In our simulation, we used iteration and sampling to quantify estimation error. Our top performing estimator (GAM) on average had the least amount of bias and the smallest RMSE across iterations. However, there were instances (iterations) within our simulations when the GAM model had, relatively speaking, large RMSE. These instances within our iterations identify the case in which a sample drawn from the population were not well balanced or spread. While the GRTS sample design minimized the occurrence of samples that were not well balanced or spread, it did not eliminate those types of samples. This means that while rare, some samples may have a disproportionately large number of extreme occurrences within feature space which could adversely affect the calibration of a given model and model estimates. In this situation, bagging or boosting could be used to iteratively draw random subsets from a given sample, calibrate multiple models, average model estimates, and empirically estimate standard error to reduce the impact of extreme observations [
49,
50]. Applying methods such as this should have a similar impact to the variation in RMSE values as what is displayed in
Figure 9 for the RF modeling techniques, which uses bagging and model averaging [
34].
For forest managers, this suggests that estimates of forest characteristics such as species composition, basal area, and tree counts can be improved for a given area by relating field measurements to remotely sensed imagery such as NAIP (e.g., [
4,
30]).
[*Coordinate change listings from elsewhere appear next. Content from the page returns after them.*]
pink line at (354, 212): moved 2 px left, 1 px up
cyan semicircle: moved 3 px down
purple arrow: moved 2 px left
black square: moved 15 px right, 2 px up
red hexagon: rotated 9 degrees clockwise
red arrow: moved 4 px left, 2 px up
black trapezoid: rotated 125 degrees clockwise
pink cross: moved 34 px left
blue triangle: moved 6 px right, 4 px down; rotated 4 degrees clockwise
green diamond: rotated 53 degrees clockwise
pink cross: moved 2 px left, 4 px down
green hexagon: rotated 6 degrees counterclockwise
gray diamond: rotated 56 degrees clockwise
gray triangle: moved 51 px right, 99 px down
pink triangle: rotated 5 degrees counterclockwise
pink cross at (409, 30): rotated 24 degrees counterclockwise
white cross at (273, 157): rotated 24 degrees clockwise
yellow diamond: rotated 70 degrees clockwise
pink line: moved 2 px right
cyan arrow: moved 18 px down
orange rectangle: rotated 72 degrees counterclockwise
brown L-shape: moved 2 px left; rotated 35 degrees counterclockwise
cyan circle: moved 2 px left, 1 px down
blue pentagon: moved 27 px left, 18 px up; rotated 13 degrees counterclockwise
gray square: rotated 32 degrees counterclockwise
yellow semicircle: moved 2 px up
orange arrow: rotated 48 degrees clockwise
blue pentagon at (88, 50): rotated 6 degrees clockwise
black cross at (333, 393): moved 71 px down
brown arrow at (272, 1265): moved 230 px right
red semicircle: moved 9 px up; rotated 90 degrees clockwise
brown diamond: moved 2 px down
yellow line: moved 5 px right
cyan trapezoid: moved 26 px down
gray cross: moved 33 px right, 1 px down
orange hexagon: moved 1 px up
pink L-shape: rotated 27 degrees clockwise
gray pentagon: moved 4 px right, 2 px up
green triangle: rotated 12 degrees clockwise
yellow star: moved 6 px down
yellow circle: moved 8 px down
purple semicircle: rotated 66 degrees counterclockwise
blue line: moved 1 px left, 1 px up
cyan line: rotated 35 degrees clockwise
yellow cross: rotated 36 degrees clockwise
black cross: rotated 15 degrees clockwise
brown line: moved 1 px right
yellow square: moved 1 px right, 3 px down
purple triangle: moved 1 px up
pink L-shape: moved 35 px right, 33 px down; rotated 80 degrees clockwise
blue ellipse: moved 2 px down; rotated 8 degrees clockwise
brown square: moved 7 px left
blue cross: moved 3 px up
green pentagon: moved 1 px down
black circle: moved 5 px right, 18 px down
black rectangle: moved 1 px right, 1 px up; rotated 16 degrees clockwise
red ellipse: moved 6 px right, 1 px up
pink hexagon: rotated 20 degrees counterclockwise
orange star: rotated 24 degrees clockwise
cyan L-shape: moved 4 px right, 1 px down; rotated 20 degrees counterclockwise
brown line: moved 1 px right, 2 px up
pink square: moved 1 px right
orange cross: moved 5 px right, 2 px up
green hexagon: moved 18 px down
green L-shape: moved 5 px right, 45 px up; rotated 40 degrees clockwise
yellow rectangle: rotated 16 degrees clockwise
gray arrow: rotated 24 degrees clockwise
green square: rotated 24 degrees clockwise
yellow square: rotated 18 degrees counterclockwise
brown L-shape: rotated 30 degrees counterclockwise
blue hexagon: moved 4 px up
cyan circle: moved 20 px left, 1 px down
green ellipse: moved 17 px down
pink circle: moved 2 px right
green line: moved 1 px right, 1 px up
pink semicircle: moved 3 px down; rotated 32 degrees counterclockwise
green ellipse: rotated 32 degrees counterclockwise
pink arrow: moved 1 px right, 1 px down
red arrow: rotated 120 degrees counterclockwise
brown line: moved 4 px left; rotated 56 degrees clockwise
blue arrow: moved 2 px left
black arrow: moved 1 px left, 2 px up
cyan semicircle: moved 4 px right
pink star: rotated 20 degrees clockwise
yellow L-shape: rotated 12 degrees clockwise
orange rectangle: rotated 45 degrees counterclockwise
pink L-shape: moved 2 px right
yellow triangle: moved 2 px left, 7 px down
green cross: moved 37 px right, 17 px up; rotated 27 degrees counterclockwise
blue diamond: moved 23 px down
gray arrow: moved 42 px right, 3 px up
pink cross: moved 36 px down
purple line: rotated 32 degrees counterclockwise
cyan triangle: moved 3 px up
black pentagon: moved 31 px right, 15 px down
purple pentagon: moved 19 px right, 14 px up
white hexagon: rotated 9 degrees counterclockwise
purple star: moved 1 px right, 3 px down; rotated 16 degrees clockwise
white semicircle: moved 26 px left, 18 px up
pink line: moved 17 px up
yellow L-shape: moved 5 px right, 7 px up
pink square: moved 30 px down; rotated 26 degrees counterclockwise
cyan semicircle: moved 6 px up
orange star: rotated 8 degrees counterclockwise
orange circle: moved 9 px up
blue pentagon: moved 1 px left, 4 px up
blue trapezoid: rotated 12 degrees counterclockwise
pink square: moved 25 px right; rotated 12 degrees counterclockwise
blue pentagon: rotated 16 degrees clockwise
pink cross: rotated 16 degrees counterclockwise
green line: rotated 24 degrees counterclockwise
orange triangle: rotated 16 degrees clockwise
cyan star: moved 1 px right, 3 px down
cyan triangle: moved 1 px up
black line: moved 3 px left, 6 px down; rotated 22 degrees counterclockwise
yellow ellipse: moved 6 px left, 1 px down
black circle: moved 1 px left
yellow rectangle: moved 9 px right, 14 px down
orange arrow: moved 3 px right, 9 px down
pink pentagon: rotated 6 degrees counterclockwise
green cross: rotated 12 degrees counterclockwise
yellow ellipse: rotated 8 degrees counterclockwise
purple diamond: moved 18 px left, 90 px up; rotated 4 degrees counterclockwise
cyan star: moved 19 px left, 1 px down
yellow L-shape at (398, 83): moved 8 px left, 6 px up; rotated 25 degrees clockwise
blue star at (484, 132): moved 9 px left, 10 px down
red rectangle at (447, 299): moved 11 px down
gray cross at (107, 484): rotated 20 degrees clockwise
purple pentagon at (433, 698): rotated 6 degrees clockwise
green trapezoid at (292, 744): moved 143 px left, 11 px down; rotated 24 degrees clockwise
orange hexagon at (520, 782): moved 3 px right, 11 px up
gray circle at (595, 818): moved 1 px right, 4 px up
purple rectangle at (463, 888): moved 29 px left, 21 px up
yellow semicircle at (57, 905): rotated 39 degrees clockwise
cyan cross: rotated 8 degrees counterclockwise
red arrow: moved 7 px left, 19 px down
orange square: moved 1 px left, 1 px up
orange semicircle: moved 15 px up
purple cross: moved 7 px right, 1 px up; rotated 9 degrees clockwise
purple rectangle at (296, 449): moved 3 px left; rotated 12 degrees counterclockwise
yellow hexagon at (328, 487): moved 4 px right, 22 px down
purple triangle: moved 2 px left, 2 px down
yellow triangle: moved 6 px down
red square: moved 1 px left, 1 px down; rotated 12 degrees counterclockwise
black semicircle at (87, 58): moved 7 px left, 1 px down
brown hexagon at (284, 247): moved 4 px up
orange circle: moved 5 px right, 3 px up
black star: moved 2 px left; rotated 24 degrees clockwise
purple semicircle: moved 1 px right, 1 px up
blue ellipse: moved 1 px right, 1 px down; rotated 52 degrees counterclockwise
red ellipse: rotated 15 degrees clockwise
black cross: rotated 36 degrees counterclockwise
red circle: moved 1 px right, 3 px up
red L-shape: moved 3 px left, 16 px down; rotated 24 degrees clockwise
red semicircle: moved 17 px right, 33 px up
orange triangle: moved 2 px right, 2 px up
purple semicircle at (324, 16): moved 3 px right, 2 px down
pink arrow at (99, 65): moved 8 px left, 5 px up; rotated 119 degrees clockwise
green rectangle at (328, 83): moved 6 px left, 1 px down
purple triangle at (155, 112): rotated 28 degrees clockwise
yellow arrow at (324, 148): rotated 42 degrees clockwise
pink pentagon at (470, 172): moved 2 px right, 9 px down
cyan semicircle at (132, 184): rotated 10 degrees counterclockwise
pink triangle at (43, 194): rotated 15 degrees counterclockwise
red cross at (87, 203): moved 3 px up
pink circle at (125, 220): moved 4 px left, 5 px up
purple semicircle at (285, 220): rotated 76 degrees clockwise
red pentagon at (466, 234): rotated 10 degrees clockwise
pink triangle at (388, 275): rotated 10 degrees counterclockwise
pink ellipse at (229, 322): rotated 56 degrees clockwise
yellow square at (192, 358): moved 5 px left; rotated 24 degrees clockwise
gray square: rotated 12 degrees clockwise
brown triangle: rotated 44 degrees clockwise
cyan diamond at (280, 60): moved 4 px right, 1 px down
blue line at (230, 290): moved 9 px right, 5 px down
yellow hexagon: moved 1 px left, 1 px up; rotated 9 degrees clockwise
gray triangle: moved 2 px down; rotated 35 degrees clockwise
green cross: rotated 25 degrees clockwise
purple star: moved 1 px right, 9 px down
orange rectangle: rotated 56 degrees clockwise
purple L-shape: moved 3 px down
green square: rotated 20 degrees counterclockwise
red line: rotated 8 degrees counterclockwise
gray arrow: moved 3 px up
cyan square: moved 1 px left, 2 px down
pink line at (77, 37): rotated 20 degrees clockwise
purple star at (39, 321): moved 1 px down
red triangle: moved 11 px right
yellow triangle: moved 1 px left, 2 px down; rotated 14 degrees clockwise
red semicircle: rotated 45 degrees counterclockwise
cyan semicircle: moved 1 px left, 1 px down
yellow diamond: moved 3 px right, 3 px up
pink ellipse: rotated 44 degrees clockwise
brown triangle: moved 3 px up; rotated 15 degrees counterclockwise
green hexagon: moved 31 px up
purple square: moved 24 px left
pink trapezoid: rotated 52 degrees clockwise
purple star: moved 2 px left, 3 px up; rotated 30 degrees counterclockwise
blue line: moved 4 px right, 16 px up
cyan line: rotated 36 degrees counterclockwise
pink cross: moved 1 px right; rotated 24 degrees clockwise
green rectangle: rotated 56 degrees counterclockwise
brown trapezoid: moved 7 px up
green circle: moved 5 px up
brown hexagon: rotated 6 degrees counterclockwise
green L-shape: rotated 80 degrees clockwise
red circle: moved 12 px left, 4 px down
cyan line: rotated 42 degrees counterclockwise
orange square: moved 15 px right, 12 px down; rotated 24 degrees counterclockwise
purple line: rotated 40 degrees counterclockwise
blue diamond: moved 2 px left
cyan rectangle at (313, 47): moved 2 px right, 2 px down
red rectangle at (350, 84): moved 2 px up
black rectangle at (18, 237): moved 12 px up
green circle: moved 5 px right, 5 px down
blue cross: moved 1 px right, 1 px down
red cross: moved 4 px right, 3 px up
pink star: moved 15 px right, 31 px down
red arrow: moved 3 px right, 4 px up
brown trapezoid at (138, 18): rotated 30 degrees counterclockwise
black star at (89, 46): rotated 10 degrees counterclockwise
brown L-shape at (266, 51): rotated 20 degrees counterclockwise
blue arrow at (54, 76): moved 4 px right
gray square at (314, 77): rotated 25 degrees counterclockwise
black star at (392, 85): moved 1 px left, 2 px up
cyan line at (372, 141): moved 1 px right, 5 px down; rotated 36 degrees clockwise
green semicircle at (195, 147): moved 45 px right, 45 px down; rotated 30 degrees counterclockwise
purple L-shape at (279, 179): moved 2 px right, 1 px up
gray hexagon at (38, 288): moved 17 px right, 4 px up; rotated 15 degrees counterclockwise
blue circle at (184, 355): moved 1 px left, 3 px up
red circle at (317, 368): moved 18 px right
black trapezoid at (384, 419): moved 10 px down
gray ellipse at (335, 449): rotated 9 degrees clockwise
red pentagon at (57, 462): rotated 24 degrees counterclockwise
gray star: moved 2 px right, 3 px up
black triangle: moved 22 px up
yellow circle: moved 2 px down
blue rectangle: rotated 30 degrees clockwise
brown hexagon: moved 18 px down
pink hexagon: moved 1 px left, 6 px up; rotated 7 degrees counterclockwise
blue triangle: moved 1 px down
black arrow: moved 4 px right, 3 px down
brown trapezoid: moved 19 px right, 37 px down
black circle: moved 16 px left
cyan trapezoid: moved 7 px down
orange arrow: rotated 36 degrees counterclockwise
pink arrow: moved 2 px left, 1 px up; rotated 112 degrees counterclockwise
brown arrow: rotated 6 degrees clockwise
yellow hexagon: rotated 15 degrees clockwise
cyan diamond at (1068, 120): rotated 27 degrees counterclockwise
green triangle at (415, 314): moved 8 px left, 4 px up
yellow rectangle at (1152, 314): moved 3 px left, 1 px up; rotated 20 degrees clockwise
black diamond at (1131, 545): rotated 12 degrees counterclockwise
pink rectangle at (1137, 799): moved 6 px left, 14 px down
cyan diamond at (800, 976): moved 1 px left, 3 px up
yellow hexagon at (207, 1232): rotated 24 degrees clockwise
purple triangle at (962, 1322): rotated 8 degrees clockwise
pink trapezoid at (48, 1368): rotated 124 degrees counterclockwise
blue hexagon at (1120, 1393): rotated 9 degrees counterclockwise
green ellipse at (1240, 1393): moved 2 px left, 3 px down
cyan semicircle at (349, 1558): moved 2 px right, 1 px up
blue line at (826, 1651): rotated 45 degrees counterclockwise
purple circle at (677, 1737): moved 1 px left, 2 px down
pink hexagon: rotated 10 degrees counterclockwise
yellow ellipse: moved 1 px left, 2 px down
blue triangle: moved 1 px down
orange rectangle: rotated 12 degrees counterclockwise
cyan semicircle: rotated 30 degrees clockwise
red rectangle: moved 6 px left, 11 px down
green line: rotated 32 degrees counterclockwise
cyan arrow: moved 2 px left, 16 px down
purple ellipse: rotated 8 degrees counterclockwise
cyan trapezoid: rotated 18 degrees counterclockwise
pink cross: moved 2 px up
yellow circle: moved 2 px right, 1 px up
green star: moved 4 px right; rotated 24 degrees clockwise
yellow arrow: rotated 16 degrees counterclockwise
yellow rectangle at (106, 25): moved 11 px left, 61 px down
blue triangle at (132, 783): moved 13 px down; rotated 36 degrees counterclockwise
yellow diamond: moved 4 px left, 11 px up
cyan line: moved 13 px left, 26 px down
Moreover, with the relative abundance of free remotely sensed data and newer software designed to facilitate these types of analyses (e.g., [
51]), managers can estimate characteristics of the forests they manage with a greater level of detail and accuracy than was previously possible.
6. Conclusions
In this study we compared multiple estimators for a variety of response and predictor variable relationships, Gaussian error distributions, amounts of noise, and sample designs. Our findings indicated that balance and spread are important aspects of a sample, estimates of pixel-level and population totals can be improved by incorporating models, and spreading samples within feature space can improve estimates. Likewise, for those same samples, when the relationship between response and predictor variables is misspecified, missing key information, or is extremely noisy, expansion and model-based estimates of the population converge, suggesting that with regards to estimation, nothing is lost by using ancillary data. Moreover, for map** endeavors attempting to spatially depict various characteristics of a landscape, samples used to calibrate predictive models should aim to spread and balance observational units across feature space.